The whole listing needs retyping exactly; keep the pictures out of it.

### INFORMATION SUPPLIED
▶

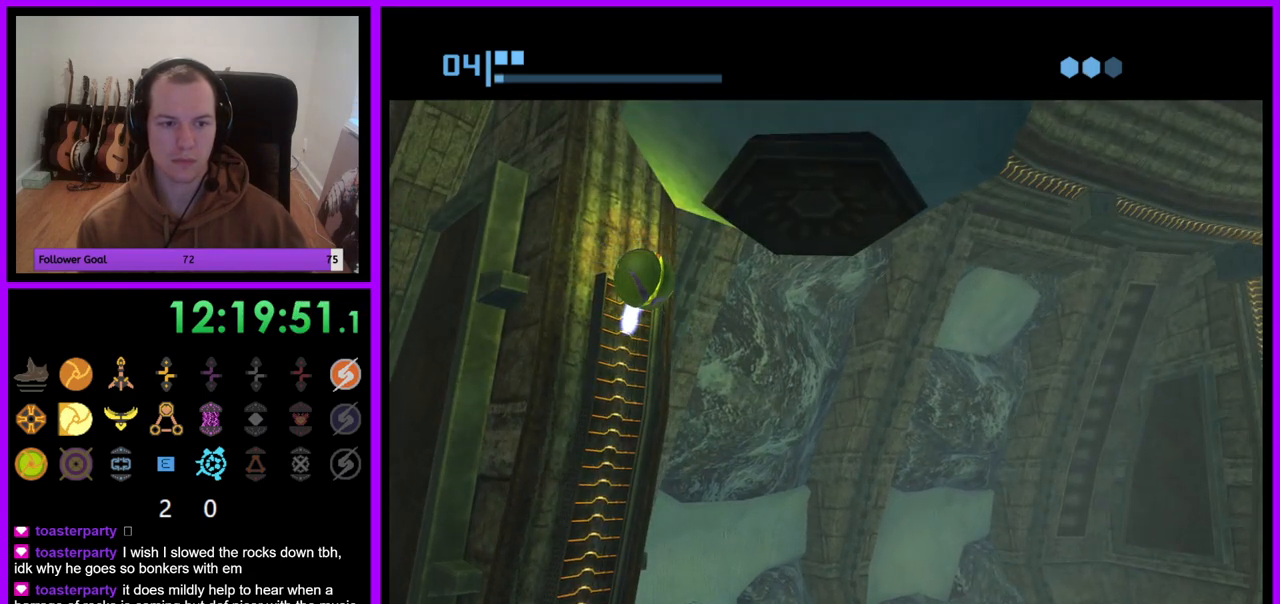
{"buttons": [], "left_stick": "up-left", "right_stick": "center", "events": [[133, "R1", "up"], [283, "X", "down"], [417, "X", "up"]]}
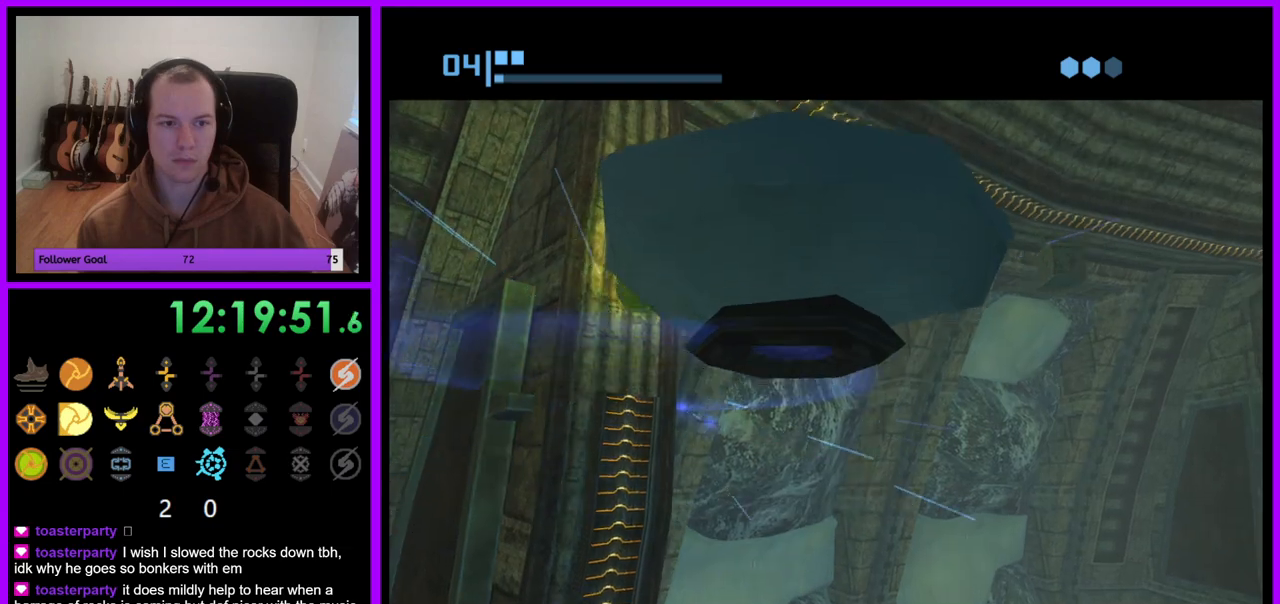
{"buttons": ["R1"], "left_stick": "up-left", "right_stick": "center", "events": [[350, "R1", "down"]]}
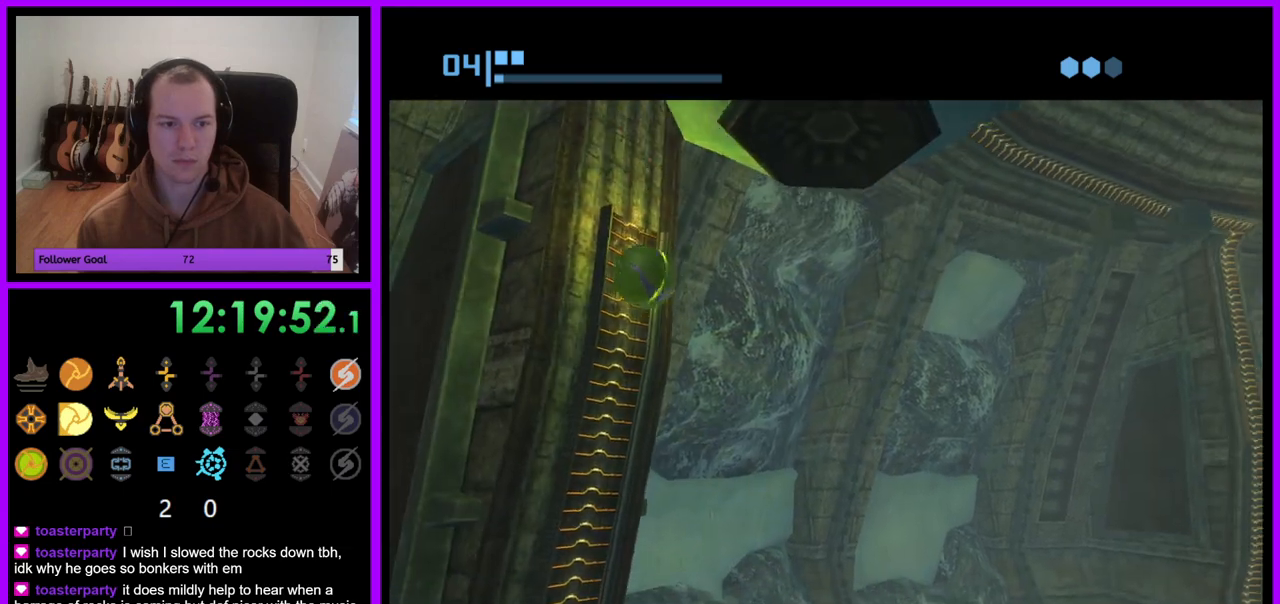
{"buttons": ["R1"], "left_stick": "center", "right_stick": "center", "events": [[267, "left_stick", "center"]]}
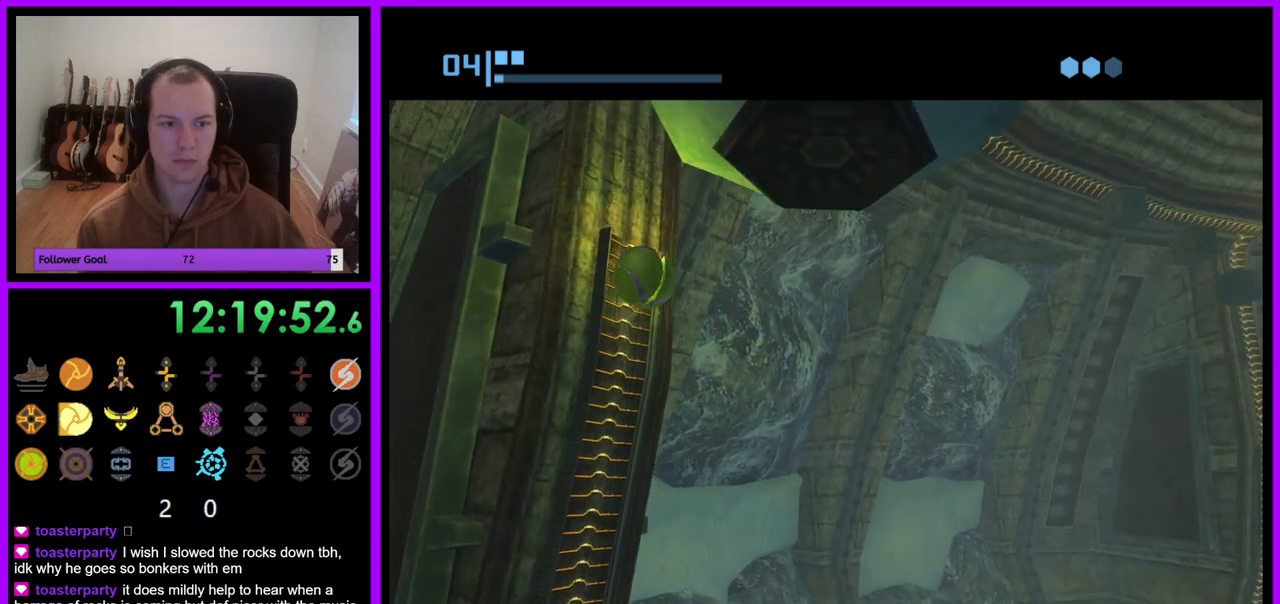
{"buttons": ["R1"], "left_stick": "center", "right_stick": "center", "events": [[67, "A", "down"], [150, "A", "up"]]}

◀

### ANSWER SPACE
{"buttons": [], "left_stick": "up-left", "right_stick": "center", "events": [[133, "R1", "up"], [283, "X", "down"], [417, "X", "up"]]}
{"buttons": ["R1"], "left_stick": "up-left", "right_stick": "center", "events": [[350, "R1", "down"]]}
{"buttons": ["R1"], "left_stick": "center", "right_stick": "center", "events": [[267, "left_stick", "center"]]}
{"buttons": ["R1"], "left_stick": "center", "right_stick": "center", "events": [[67, "A", "down"], [150, "A", "up"]]}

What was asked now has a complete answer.